Now your letter comes with the same gift. So I thank you enormously…
…your kindness adds a cubit to my stature.
…Yours very sincerely,
Max Plowman
P.S. Can you answer this conundrum? Having proved to my own satisfaction that every man has a God-given right to his own life, how am I to remain a member of an organisation which has the destruction of men’s lives for its chief object?
M.P.[1]
Yes, that’s a good question, isn’t it…
Our other bit, today, a century back, is another letter of thanks from a young subaltern to a sustaining female presence… in this case Edward Brittain to his sister Vera.
Italy, 22 December 1917
I am so thankful for your letters–they are now as before the greatest help in the whole world . . . I don’t know whether I am glad to be here or not–it sounds strange but it’s quite true; I was glad to leave the unpleasant region we were in not far from you and the novelty was good for a time but yet in a way it is all the same because there is no known future and the end is not yet, though, on the face of things at present, there is perhaps more chance of return…

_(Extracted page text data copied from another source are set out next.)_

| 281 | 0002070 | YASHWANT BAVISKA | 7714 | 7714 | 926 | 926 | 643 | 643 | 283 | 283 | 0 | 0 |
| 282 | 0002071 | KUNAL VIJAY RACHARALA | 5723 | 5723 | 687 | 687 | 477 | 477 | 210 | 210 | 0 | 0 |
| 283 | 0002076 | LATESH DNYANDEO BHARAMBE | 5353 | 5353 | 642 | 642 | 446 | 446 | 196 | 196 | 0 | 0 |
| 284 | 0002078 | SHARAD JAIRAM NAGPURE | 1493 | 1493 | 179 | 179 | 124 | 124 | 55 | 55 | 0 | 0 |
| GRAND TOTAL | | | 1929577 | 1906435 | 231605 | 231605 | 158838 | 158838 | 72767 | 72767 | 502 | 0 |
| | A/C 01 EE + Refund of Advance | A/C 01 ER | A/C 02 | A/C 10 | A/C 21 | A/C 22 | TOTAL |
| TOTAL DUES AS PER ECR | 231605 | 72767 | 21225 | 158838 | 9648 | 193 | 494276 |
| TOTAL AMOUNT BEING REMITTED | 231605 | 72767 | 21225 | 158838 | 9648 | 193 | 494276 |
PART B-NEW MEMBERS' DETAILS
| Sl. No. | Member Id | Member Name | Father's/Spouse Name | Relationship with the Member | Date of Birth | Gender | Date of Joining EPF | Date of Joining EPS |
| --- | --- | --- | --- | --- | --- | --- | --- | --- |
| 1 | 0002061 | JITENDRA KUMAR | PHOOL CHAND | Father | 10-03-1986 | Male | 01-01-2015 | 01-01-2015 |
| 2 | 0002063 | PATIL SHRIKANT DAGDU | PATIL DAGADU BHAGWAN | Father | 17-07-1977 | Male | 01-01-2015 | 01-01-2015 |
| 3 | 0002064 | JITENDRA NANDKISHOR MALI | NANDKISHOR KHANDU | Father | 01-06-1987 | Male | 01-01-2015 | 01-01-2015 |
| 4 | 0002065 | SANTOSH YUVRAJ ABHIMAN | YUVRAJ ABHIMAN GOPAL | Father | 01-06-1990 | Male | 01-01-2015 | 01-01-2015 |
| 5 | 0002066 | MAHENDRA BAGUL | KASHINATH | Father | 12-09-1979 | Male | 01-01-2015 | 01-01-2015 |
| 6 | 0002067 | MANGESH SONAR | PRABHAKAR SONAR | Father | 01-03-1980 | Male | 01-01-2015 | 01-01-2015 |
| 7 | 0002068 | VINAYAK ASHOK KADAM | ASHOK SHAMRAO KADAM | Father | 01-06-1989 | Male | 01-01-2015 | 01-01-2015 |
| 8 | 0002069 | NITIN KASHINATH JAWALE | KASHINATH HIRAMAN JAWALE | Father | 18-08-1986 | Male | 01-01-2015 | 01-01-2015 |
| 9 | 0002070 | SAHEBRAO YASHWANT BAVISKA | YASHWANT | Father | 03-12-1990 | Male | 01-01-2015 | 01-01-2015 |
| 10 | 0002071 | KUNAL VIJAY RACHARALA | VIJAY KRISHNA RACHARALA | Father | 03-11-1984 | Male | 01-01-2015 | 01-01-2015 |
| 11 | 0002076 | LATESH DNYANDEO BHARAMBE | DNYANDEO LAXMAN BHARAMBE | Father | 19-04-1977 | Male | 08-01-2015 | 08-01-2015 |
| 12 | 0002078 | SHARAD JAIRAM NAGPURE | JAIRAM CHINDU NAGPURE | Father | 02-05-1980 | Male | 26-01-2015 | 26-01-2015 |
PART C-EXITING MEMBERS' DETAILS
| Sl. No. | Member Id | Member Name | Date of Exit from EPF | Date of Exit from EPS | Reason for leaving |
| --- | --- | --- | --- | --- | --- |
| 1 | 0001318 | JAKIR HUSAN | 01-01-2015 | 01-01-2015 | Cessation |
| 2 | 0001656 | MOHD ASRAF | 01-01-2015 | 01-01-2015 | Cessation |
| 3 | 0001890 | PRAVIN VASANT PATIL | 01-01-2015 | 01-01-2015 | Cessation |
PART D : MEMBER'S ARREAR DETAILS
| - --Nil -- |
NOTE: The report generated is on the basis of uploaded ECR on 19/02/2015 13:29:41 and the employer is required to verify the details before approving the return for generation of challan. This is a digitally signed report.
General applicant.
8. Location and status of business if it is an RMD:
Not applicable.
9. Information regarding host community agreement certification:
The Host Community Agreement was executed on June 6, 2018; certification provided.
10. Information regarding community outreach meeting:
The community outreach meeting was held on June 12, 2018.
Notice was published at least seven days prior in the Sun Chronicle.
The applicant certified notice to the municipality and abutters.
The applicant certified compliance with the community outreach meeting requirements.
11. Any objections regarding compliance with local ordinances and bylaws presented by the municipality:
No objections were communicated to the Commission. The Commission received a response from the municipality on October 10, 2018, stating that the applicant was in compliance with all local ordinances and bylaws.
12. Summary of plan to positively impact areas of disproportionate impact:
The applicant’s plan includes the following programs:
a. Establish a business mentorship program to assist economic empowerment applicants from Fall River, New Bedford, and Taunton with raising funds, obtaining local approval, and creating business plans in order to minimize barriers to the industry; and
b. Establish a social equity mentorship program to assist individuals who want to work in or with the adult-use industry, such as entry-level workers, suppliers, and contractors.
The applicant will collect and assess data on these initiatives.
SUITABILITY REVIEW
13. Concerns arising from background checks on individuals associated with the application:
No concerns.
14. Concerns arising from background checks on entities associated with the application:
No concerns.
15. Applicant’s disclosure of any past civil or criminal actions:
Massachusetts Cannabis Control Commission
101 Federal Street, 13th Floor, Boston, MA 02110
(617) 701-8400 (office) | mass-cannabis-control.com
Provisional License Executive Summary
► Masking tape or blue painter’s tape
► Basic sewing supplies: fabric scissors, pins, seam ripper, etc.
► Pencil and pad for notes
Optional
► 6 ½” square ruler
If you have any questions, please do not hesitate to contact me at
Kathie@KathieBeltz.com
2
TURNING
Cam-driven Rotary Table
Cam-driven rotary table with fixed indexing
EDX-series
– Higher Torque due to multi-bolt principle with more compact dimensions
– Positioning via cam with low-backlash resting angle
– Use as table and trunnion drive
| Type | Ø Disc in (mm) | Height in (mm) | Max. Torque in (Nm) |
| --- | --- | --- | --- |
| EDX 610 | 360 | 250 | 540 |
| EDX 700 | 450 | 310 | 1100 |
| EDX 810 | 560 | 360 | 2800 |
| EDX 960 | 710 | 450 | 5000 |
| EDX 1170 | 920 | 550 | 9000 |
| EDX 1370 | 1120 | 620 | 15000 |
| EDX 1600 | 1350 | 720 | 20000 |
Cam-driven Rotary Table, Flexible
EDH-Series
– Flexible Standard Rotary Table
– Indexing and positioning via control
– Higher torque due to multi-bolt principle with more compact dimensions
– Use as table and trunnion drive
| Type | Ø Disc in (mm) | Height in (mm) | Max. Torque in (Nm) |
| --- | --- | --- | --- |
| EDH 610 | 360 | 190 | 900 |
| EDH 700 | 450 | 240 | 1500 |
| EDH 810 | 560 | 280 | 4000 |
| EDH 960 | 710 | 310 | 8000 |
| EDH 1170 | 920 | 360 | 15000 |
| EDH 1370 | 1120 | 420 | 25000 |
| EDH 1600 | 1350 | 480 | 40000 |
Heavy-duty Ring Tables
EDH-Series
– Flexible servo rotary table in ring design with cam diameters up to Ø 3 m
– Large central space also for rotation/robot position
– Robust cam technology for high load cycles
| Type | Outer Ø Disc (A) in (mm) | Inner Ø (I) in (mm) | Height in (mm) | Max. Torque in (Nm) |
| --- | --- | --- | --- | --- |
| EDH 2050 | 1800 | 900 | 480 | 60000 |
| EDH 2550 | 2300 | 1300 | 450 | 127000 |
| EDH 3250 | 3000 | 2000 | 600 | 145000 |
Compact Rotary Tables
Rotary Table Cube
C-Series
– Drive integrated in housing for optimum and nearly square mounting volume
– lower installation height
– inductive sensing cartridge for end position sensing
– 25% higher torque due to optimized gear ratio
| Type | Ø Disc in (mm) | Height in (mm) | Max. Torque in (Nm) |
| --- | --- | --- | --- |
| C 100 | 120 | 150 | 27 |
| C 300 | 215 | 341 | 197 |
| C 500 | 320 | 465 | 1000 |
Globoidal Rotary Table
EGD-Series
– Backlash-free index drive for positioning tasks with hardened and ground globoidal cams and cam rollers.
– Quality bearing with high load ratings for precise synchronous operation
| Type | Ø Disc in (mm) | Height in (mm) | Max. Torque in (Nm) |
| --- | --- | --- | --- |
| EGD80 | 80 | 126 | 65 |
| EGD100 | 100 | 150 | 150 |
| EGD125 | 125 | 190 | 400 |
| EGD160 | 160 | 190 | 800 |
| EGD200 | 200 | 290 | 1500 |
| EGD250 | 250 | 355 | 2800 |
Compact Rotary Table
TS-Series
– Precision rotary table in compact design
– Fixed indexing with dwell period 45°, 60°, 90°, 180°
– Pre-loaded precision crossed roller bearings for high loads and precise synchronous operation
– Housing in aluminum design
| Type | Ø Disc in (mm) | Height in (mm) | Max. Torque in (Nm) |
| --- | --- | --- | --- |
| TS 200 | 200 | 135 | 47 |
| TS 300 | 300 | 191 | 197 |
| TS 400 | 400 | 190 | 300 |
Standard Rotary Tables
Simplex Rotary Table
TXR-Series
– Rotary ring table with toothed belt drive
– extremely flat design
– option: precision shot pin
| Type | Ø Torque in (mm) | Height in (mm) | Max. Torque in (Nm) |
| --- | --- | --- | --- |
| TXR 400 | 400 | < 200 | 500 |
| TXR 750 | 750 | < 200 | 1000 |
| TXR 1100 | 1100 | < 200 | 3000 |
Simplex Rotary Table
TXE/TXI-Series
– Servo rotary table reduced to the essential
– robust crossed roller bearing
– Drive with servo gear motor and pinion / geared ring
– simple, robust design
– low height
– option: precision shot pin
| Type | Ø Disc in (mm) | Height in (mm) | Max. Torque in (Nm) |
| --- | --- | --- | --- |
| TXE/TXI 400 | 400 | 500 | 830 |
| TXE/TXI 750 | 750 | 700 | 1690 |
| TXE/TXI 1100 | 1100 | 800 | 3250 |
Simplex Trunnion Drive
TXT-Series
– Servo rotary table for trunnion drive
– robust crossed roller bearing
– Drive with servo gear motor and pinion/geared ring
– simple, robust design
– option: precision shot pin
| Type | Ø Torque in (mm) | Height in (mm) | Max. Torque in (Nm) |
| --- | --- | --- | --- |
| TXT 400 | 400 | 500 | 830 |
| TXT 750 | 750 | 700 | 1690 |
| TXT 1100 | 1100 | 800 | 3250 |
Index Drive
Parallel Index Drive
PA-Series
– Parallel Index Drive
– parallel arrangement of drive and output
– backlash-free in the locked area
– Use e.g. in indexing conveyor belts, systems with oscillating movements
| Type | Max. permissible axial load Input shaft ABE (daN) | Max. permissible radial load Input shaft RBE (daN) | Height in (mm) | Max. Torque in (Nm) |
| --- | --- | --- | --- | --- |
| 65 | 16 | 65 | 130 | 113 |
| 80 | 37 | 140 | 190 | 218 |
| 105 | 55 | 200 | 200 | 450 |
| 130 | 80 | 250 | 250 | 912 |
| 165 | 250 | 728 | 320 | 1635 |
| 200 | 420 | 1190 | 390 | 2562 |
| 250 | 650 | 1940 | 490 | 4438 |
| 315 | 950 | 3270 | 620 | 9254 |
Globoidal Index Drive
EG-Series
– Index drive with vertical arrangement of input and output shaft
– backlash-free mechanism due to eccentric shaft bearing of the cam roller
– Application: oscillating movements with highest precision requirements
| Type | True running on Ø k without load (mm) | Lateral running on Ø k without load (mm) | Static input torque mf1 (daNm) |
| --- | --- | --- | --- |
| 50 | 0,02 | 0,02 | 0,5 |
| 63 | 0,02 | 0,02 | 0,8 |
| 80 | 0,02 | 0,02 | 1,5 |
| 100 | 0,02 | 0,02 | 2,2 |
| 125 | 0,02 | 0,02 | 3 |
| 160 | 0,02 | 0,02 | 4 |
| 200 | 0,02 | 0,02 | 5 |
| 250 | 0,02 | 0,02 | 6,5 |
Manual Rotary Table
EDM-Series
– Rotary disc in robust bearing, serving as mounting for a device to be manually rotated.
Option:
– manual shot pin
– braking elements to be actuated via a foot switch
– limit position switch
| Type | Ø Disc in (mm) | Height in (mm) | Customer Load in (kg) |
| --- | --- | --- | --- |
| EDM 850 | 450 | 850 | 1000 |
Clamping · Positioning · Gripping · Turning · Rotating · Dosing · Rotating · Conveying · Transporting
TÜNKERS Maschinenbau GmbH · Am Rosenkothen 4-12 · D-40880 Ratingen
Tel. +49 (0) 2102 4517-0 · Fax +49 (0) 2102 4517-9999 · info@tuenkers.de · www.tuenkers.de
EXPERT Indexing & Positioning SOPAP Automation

We will have another look at this letter when Vera receives it, but I should include just a little more, as insight into Edward’s mood, now that he has adjusted to life on a quiet front:
…this sort of routine is so deadening; it is a life of thinking about little details the whole time and especially thinking about the right one at the right time; the brain must be essentially a machine of memory and after that the rule of life is expediency.
It is very tiring and uninteresting. I can’t get on with this because of a number of messages, orders, etc which are continually arriving… I am rather a grumbler.